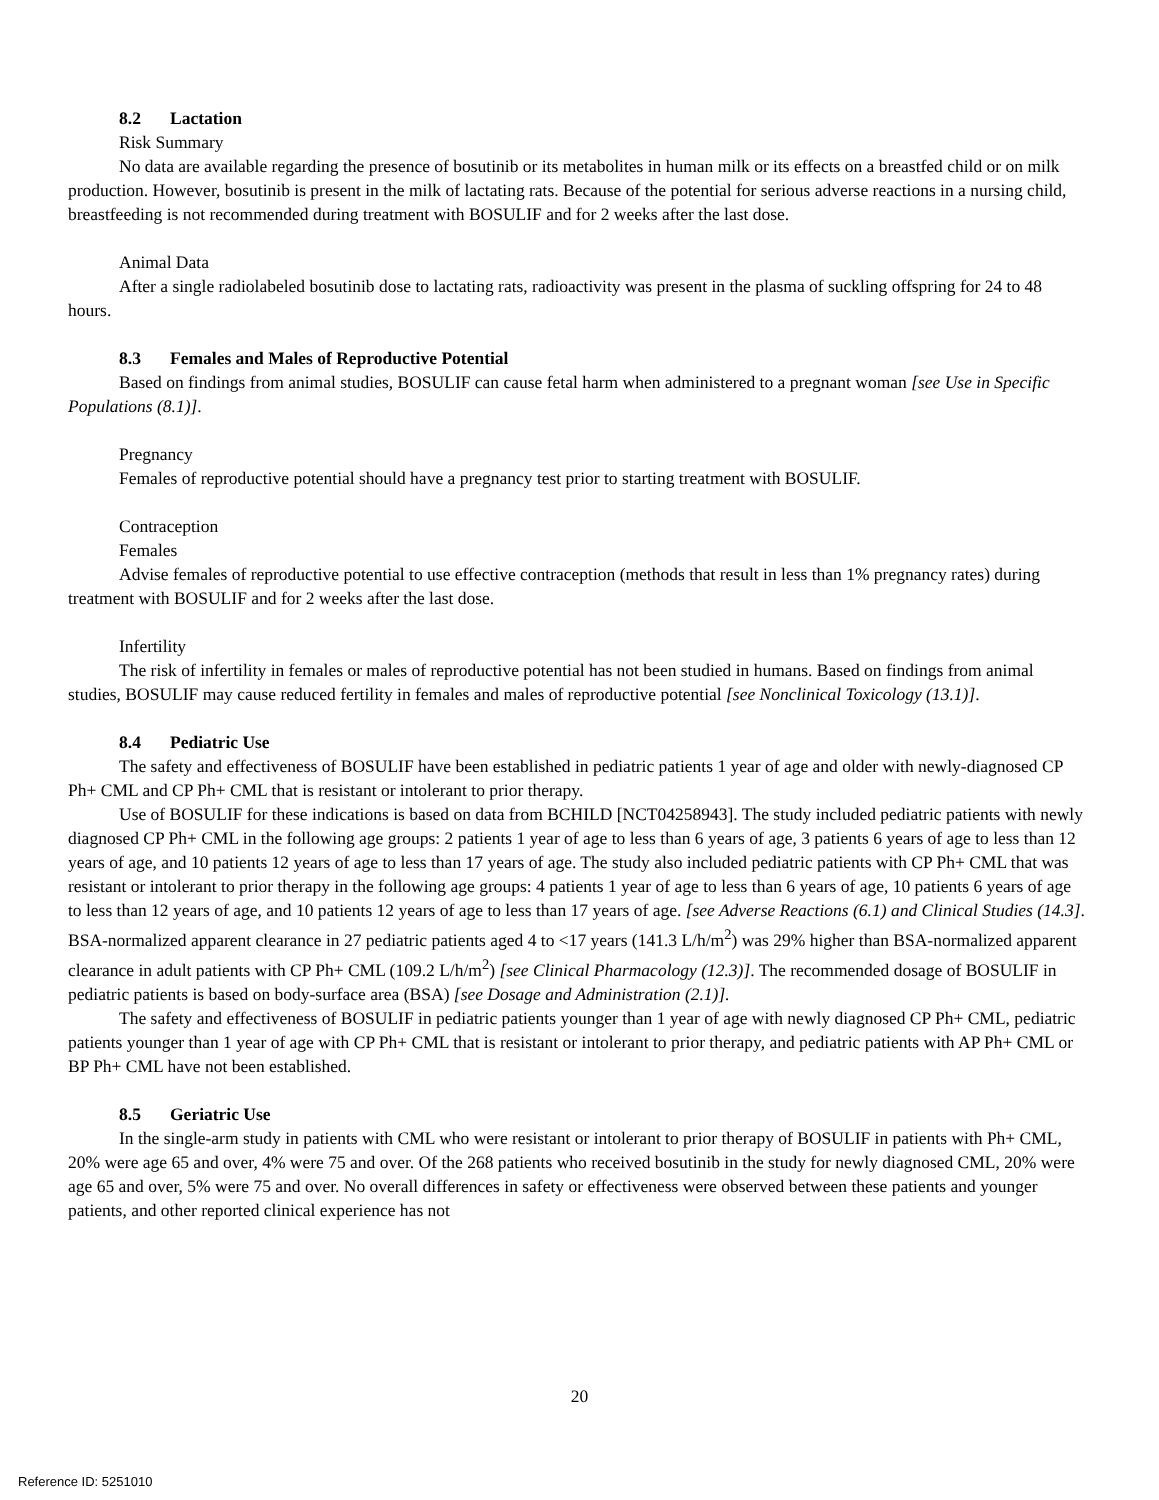8.2 Lactation
Risk Summary
No data are available regarding the presence of bosutinib or its metabolites in human milk or its effects on a breastfed child or on milk production. However, bosutinib is present in the milk of lactating rats. Because of the potential for serious adverse reactions in a nursing child, breastfeeding is not recommended during treatment with BOSULIF and for 2 weeks after the last dose.
Animal Data
After a single radiolabeled bosutinib dose to lactating rats, radioactivity was present in the plasma of suckling offspring for 24 to 48 hours.
8.3 Females and Males of Reproductive Potential
Based on findings from animal studies, BOSULIF can cause fetal harm when administered to a pregnant woman [see Use in Specific Populations (8.1)].
Pregnancy
Females of reproductive potential should have a pregnancy test prior to starting treatment with BOSULIF.
Contraception
Females
Advise females of reproductive potential to use effective contraception (methods that result in less than 1% pregnancy rates) during treatment with BOSULIF and for 2 weeks after the last dose.
Infertility
The risk of infertility in females or males of reproductive potential has not been studied in humans. Based on findings from animal studies, BOSULIF may cause reduced fertility in females and males of reproductive potential [see Nonclinical Toxicology (13.1)].
8.4 Pediatric Use
The safety and effectiveness of BOSULIF have been established in pediatric patients 1 year of age and older with newly-diagnosed CP Ph+ CML and CP Ph+ CML that is resistant or intolerant to prior therapy.
Use of BOSULIF for these indications is based on data from BCHILD [NCT04258943]. The study included pediatric patients with newly diagnosed CP Ph+ CML in the following age groups: 2 patients 1 year of age to less than 6 years of age, 3 patients 6 years of age to less than 12 years of age, and 10 patients 12 years of age to less than 17 years of age. The study also included pediatric patients with CP Ph+ CML that was resistant or intolerant to prior therapy in the following age groups: 4 patients 1 year of age to less than 6 years of age, 10 patients 6 years of age to less than 12 years of age, and 10 patients 12 years of age to less than 17 years of age. [see Adverse Reactions (6.1) and Clinical Studies (14.3]. BSA-normalized apparent clearance in 27 pediatric patients aged 4 to <17 years (141.3 L/h/m<sup>2</sup>) was 29% higher than BSA-normalized apparent clearance in adult patients with CP Ph+ CML (109.2 L/h/m<sup>2</sup>) [see Clinical Pharmacology (12.3)]. The recommended dosage of BOSULIF in pediatric patients is based on body-surface area (BSA) [see Dosage and Administration (2.1)].
The safety and effectiveness of BOSULIF in pediatric patients younger than 1 year of age with newly diagnosed CP Ph+ CML, pediatric patients younger than 1 year of age with CP Ph+ CML that is resistant or intolerant to prior therapy, and pediatric patients with AP Ph+ CML or BP Ph+ CML have not been established.
8.5 Geriatric Use
In the single-arm study in patients with CML who were resistant or intolerant to prior therapy of BOSULIF in patients with Ph+ CML, 20% were age 65 and over, 4% were 75 and over. Of the 268 patients who received bosutinib in the study for newly diagnosed CML, 20% were age 65 and over, 5% were 75 and over. No overall differences in safety or effectiveness were observed between these patients and younger patients, and other reported clinical experience has not
20
Reference ID: 5251010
★ ★ ★ ★ ★ ★ ★
What you will do — Quote the records in their entirety, keeping the wording exact and excluding pictures.

Task solution —
8.2 Lactation
Risk Summary
No data are available regarding the presence of bosutinib or its metabolites in human milk or its effects on a breastfed child or on milk production. However, bosutinib is present in the milk of lactating rats. Because of the potential for serious adverse reactions in a nursing child, breastfeeding is not recommended during treatment with BOSULIF and for 2 weeks after the last dose.
Animal Data
After a single radiolabeled bosutinib dose to lactating rats, radioactivity was present in the plasma of suckling offspring for 24 to 48 hours.
8.3 Females and Males of Reproductive Potential
Based on findings from animal studies, BOSULIF can cause fetal harm when administered to a pregnant woman [see Use in Specific Populations (8.1)].
Pregnancy
Females of reproductive potential should have a pregnancy test prior to starting treatment with BOSULIF.
Contraception
Females
Advise females of reproductive potential to use effective contraception (methods that result in less than 1% pregnancy rates) during treatment with BOSULIF and for 2 weeks after the last dose.
Infertility
The risk of infertility in females or males of reproductive potential has not been studied in humans. Based on findings from animal studies, BOSULIF may cause reduced fertility in females and males of reproductive potential [see Nonclinical Toxicology (13.1)].
8.4 Pediatric Use
The safety and effectiveness of BOSULIF have been established in pediatric patients 1 year of age and older with newly-diagnosed CP Ph+ CML and CP Ph+ CML that is resistant or intolerant to prior therapy.
Use of BOSULIF for these indications is based on data from BCHILD [NCT04258943]. The study included pediatric patients with newly diagnosed CP Ph+ CML in the following age groups: 2 patients 1 year of age to less than 6 years of age, 3 patients 6 years of age to less than 12 years of age, and 10 patients 12 years of age to less than 17 years of age. The study also included pediatric patients with CP Ph+ CML that was resistant or intolerant to prior therapy in the following age groups: 4 patients 1 year of age to less than 6 years of age, 10 patients 6 years of age to less than 12 years of age, and 10 patients 12 years of age to less than 17 years of age. [see Adverse Reactions (6.1) and Clinical Studies (14.3]. BSA-normalized apparent clearance in 27 pediatric patients aged 4 to <17 years (141.3 L/h/m<sup>2</sup>) was 29% higher than BSA-normalized apparent clearance in adult patients with CP Ph+ CML (109.2 L/h/m<sup>2</sup>) [see Clinical Pharmacology (12.3)]. The recommended dosage of BOSULIF in pediatric patients is based on body-surface area (BSA) [see Dosage and Administration (2.1)].
The safety and effectiveness of BOSULIF in pediatric patients younger than 1 year of age with newly diagnosed CP Ph+ CML, pediatric patients younger than 1 year of age with CP Ph+ CML that is resistant or intolerant to prior therapy, and pediatric patients with AP Ph+ CML or BP Ph+ CML have not been established.
8.5 Geriatric Use
In the single-arm study in patients with CML who were resistant or intolerant to prior therapy of BOSULIF in patients with Ph+ CML, 20% were age 65 and over, 4% were 75 and over. Of the 268 patients who received bosutinib in the study for newly diagnosed CML, 20% were age 65 and over, 5% were 75 and over. No overall differences in safety or effectiveness were observed between these patients and younger patients, and other reported clinical experience has not
20
Reference ID: 5251010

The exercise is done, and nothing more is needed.